> TASK MATERIAL
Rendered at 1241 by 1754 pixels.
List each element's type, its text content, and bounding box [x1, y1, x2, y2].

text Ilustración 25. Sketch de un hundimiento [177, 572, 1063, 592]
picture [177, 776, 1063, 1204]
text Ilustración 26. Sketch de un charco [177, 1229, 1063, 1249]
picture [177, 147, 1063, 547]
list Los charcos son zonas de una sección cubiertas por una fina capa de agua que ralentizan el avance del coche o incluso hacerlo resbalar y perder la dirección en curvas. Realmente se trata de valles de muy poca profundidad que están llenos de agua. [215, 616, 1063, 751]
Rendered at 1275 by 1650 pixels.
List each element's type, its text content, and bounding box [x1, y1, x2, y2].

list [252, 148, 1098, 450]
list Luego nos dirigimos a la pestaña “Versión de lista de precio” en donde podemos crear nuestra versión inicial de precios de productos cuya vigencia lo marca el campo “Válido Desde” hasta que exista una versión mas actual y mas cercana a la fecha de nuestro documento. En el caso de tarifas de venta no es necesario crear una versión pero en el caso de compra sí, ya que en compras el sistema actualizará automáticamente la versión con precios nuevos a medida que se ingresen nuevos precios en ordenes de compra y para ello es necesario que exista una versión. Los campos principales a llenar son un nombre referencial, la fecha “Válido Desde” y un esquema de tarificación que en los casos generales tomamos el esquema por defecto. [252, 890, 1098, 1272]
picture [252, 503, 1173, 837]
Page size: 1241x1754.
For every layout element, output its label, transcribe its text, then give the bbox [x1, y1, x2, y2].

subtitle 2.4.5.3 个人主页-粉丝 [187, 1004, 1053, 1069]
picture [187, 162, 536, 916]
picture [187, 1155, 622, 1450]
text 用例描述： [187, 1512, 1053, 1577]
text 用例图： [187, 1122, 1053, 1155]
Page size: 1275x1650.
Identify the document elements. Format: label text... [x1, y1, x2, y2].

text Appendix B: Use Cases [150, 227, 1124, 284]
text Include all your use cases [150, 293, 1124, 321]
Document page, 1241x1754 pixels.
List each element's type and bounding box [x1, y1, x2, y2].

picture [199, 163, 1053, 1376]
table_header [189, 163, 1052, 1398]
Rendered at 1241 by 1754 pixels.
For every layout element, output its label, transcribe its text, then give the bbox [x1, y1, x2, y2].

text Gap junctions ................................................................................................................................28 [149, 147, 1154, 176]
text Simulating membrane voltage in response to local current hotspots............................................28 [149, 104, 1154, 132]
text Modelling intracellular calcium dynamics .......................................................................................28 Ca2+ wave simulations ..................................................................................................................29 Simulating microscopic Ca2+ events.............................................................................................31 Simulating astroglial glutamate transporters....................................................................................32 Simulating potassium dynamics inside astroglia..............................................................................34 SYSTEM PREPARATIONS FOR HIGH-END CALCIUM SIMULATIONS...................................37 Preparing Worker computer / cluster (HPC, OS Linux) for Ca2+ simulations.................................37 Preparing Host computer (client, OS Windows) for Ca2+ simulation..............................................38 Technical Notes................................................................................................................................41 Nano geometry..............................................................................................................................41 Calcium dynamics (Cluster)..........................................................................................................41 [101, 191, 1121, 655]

> EXERCISE DESCRIPTION
Go through the material above and copy each line that has the word "size".

> RESULT
Page size: 1241x1754.
Page size: 1275x1650.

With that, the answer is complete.